CogSci Colloquium Talk:
Leveraging inter-subject variability from real brains to tune a virtual brain

Prof. Arpan Banerjee

Professor, National Brain Research Centre

Title: Leveraging inter-subject variability from real brains to tune a virtual brain
Date: Wednesday, 15th February 2023
Time: 04:00 pm (IST)
Meeting Link:

A significant development in recent times has been the establishment of whole-brain computational models (WBMs) to understand brain dynamics at multiple spatiotemporal scales. Structure-function mapping, an often cherished goal of neuroscientific explorations, is feasible using WBM to address non-invasive neurophysiological and neuroimaging measurements. I will present a pipeline that can take subject-specific tractography data as input to generate the functional dynamics observed in electro-encephalogram (EEG)/ magneto-electrogram (MEG) and fMRI recordings. Further, I will demonstrate how key factors in human lifespan aging such as synaptic scaling and conduction speeds can explain the underlying neurocompensatory mechanisms that preserves functional integration during healthy aging using a WBM, constrained on subject-specific connectome. Using biophysically realistic extensions that capture the multi-scale neurotransmitter–neuroelectric interactions we demonstrate how GABA/Glutamate relationships vary over lifespan aging. Subsequently, we show how such implementations of WBM can extract the conduction speed as the most relevant patient-specific clinical marker of cognitive impairment in multiple sclerosis. Switching gears to task-based approaches, using controlled experimental paradigms such as auditory state rhythms and language discrimination tasks we show how brain hemispheric lateralization of speech/ tonal input processing can also be explained by WBMs.

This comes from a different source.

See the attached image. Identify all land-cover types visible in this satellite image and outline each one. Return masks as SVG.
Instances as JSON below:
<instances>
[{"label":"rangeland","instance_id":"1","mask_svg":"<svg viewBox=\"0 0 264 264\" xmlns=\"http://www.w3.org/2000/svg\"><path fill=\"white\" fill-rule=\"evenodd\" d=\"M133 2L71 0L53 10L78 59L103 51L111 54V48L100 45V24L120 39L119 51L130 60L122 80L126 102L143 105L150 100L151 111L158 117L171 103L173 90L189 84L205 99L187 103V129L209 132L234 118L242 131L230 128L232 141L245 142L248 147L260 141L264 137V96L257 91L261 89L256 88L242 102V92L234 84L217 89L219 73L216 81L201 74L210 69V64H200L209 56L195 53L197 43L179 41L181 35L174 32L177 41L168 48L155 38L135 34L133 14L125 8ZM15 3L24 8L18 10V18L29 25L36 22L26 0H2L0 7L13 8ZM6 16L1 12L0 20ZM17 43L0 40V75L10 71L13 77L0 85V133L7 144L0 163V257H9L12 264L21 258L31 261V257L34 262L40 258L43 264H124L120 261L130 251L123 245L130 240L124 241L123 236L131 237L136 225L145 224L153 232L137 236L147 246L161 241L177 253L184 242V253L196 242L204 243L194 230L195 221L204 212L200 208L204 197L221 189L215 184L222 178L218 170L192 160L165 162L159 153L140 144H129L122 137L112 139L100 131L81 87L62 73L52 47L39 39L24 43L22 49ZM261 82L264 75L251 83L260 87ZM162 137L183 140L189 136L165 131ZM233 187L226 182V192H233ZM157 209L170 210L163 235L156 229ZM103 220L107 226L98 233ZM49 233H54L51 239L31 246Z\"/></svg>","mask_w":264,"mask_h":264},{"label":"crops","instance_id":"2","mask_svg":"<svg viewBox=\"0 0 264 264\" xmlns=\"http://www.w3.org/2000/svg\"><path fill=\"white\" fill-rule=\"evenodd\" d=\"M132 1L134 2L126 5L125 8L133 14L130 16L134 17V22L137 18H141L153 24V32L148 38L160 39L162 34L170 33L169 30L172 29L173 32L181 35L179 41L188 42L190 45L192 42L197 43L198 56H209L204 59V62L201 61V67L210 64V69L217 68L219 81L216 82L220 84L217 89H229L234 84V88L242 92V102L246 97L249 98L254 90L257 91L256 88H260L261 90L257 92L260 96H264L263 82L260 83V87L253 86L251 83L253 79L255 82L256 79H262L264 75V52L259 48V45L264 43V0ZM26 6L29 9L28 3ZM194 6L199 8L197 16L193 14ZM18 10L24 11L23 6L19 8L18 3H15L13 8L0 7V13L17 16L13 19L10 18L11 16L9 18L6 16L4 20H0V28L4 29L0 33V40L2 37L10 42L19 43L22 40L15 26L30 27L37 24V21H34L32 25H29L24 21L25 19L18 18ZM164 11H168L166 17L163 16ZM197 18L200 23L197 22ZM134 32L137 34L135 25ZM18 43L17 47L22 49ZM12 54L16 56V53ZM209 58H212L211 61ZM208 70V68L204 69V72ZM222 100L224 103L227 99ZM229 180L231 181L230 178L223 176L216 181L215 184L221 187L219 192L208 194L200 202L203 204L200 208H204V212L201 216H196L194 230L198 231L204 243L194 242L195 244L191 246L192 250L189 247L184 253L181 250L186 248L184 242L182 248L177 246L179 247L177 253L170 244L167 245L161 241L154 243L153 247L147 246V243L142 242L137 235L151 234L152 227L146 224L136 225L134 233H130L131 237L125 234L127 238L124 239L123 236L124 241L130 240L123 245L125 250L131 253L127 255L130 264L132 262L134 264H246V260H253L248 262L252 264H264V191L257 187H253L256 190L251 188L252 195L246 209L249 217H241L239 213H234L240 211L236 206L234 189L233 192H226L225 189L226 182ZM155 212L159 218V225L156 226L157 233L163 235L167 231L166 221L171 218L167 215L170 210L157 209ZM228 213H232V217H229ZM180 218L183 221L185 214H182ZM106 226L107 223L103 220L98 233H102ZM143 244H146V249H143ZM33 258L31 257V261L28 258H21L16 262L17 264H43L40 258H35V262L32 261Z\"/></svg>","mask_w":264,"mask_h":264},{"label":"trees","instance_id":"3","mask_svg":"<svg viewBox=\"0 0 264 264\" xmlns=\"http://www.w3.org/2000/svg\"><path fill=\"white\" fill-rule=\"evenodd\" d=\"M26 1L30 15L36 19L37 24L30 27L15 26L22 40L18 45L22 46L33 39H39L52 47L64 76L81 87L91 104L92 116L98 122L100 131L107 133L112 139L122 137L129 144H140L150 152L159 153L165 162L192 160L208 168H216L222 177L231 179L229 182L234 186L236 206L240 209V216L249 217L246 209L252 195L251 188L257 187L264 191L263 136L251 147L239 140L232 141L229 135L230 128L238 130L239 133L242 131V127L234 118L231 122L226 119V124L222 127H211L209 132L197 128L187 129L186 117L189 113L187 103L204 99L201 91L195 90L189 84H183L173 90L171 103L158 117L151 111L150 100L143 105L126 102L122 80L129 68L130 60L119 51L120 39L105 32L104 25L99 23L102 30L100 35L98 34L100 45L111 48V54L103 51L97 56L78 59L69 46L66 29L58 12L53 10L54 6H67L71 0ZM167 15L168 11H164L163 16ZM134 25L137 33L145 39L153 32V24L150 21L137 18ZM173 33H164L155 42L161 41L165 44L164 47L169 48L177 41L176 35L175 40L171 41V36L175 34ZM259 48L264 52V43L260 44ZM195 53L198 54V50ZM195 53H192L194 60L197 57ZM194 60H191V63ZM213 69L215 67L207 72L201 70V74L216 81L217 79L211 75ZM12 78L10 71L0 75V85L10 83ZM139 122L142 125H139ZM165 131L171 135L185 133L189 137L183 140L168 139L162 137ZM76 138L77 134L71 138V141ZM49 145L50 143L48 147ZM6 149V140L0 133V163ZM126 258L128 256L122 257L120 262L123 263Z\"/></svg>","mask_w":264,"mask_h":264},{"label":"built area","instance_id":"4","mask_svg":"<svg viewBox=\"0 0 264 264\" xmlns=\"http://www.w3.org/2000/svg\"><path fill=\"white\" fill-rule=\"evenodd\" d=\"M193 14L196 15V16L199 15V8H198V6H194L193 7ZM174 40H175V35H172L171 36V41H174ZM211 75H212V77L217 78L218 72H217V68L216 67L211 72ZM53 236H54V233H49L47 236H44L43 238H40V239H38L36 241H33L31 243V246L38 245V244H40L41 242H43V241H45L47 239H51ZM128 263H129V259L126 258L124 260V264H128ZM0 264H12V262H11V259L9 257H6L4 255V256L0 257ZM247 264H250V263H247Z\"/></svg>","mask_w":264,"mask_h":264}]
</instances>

Finally, inter-individual variability of subjective multisensory perception can be explained from global integration mechanisms in distributed brain networks. Together, we outline the various ways WBM a.k.a virtual brain, sculpted from idiosyncrasies of subject-specific connectome, contribute to basic neuroscientific explorations involving resting state and task-based experimental paradigms and also generate predictive markers for clinical practice

About the Speaker
Arpan is the principal investigator of Cognitive Brain Dynamics Lab housed in the National Brain Research Centre, Manesar, India.  He has been a mentor to several MS and PhD students and post-doctoral fellows adept in performing cutting-edge research on brain dynamics using EEG/ MRI/ MEG technologies in last 9 years which have resulted in several publications in top-tier international journals and conference presentations. Previously Arpan obtained a PhD from Florida Atlantic University in 2007, an MSc in Physics from the University of Pune in 2002, and a BSc (Honours in Physics) from Presidency College, Kolkata.